(Source data begins)

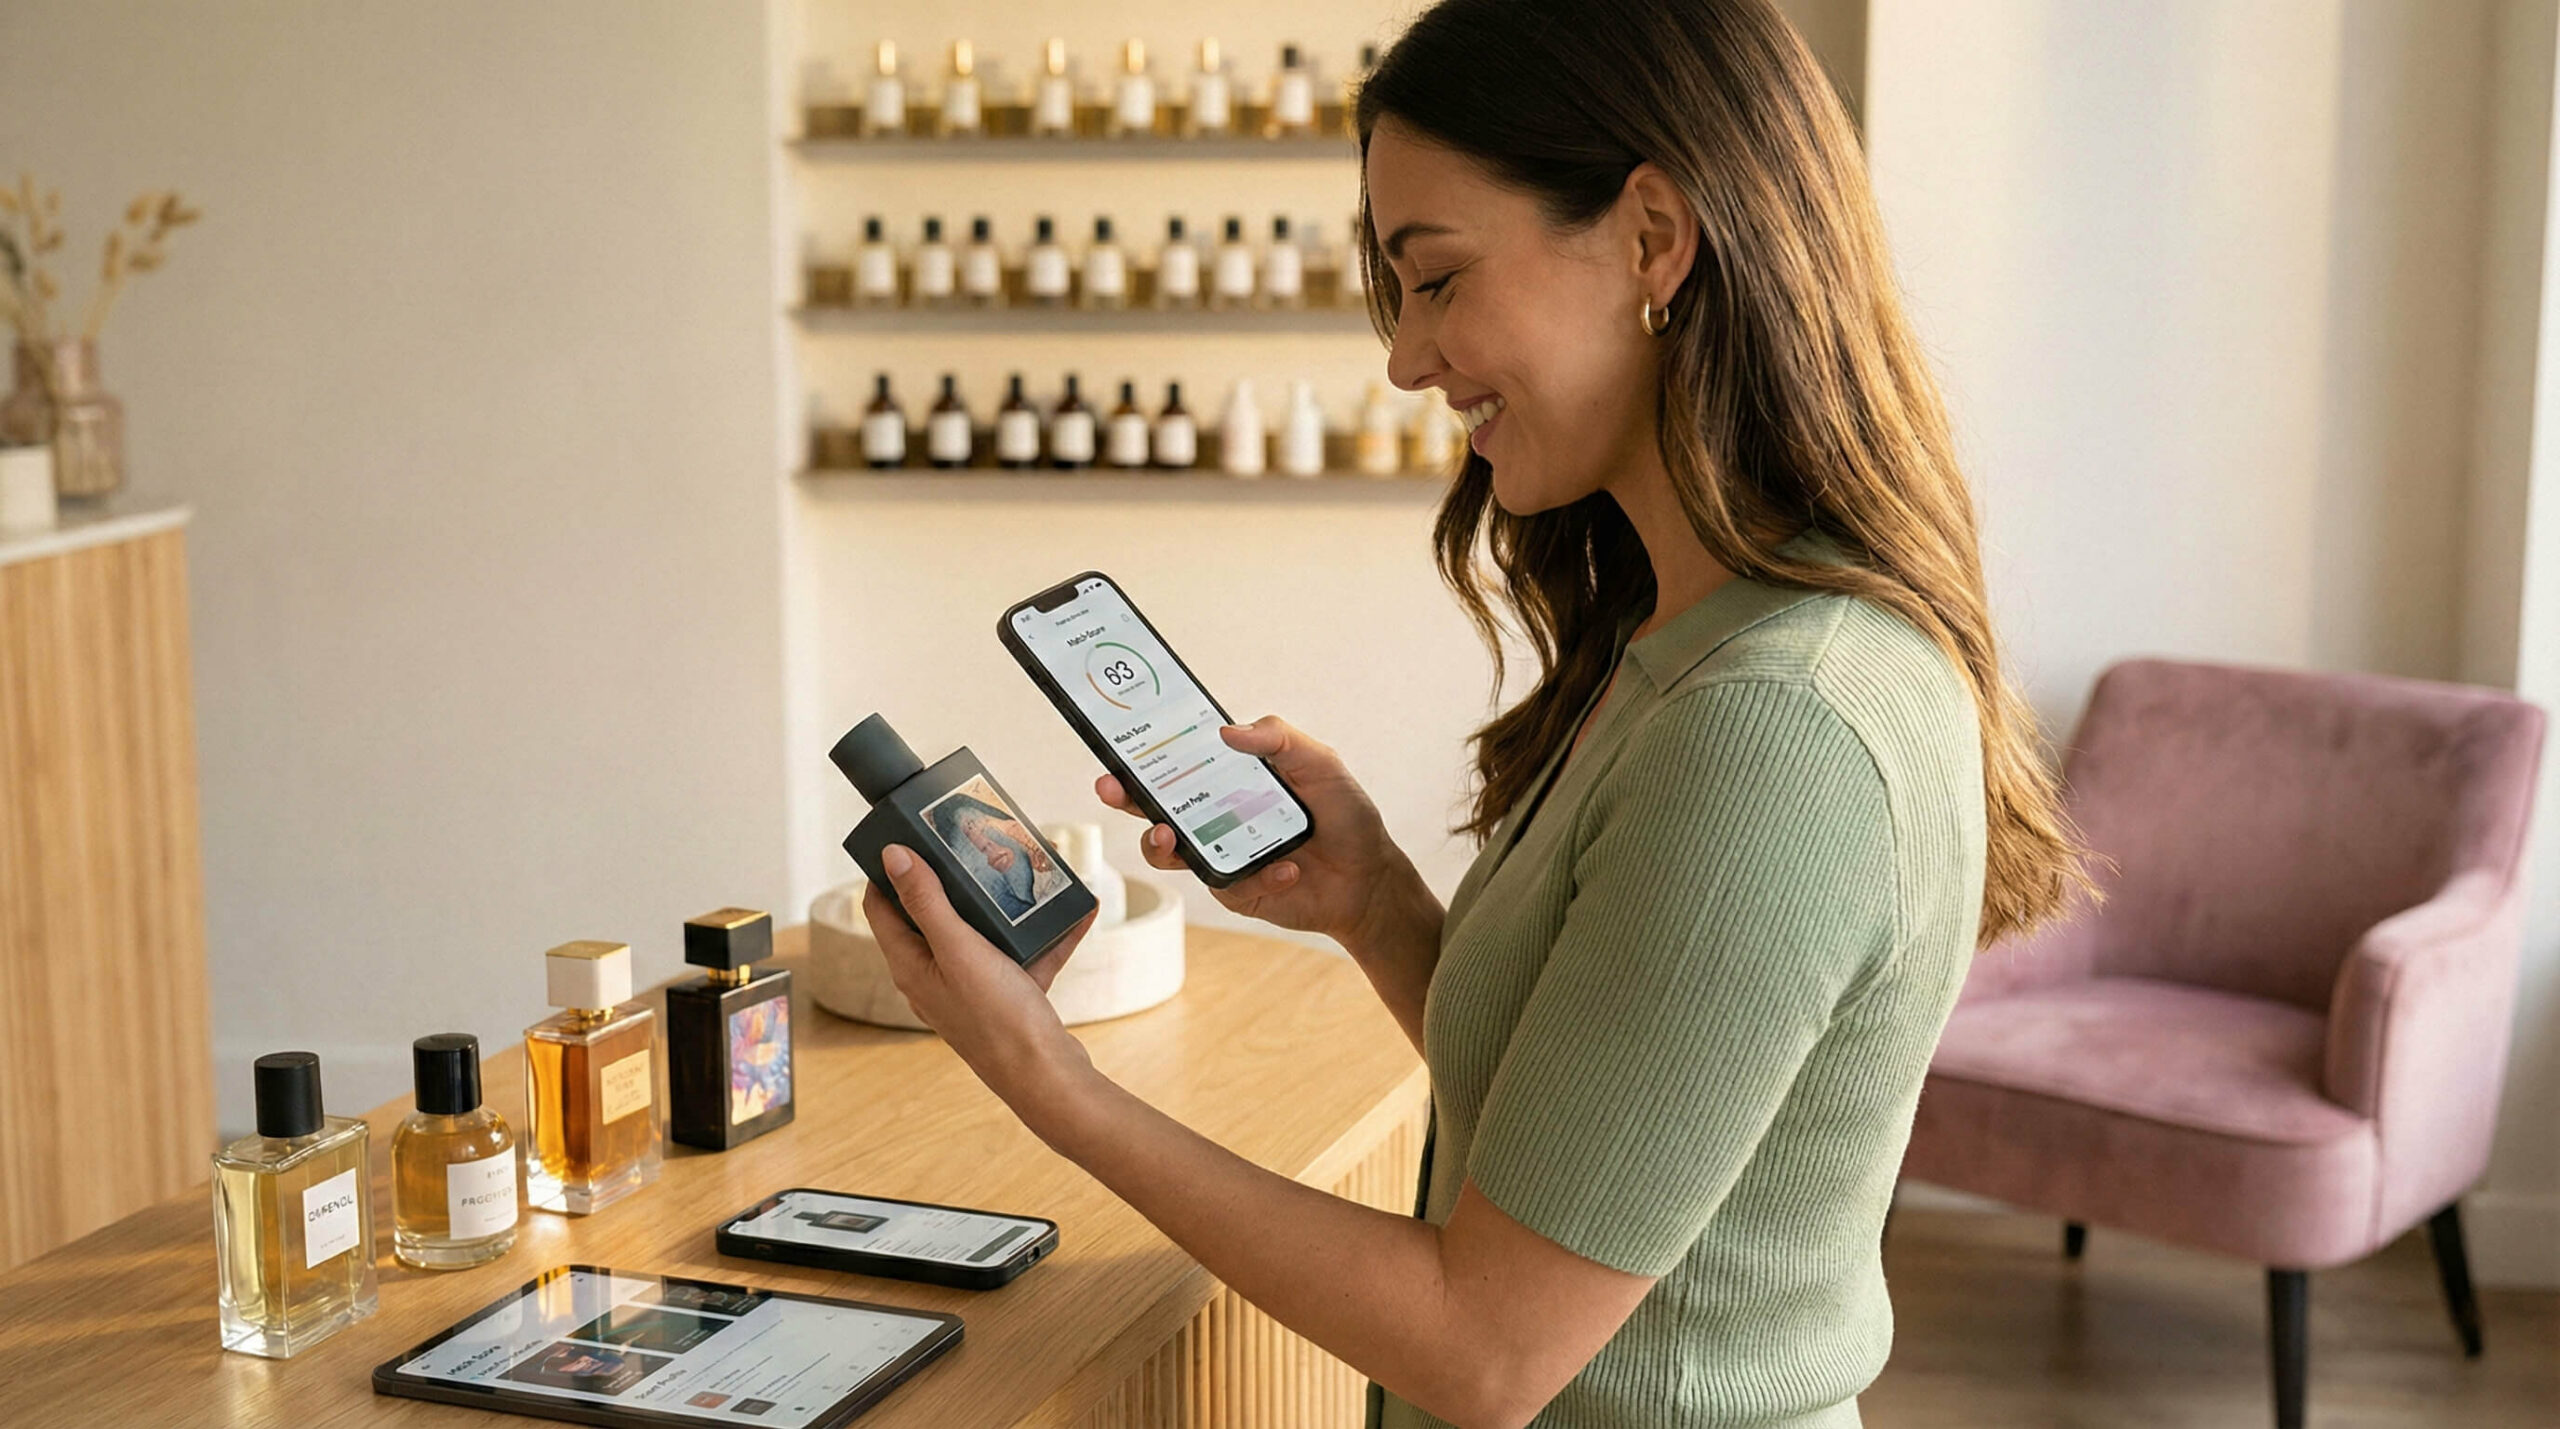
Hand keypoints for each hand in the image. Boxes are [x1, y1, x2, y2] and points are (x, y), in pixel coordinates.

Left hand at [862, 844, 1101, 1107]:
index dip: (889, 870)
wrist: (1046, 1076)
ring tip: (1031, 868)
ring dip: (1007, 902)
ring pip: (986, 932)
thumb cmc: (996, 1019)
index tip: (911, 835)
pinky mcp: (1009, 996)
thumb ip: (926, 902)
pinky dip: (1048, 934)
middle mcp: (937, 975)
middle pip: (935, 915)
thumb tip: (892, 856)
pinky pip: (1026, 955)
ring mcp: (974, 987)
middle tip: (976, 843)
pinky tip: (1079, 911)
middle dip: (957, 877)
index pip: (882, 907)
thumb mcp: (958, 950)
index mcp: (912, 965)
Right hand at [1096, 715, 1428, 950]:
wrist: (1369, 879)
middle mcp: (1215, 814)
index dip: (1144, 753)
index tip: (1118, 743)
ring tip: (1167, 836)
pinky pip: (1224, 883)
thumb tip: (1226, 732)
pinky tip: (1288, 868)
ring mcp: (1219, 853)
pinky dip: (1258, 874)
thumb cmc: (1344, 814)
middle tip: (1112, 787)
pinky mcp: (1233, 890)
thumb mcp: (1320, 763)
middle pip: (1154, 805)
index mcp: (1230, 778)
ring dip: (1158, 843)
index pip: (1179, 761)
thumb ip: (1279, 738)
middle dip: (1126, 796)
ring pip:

(Source data ends)

**Work instruction**
A count is needed of the lines above that hold the word "thumb"; give that count and no other text.

**Solution to the problem**
8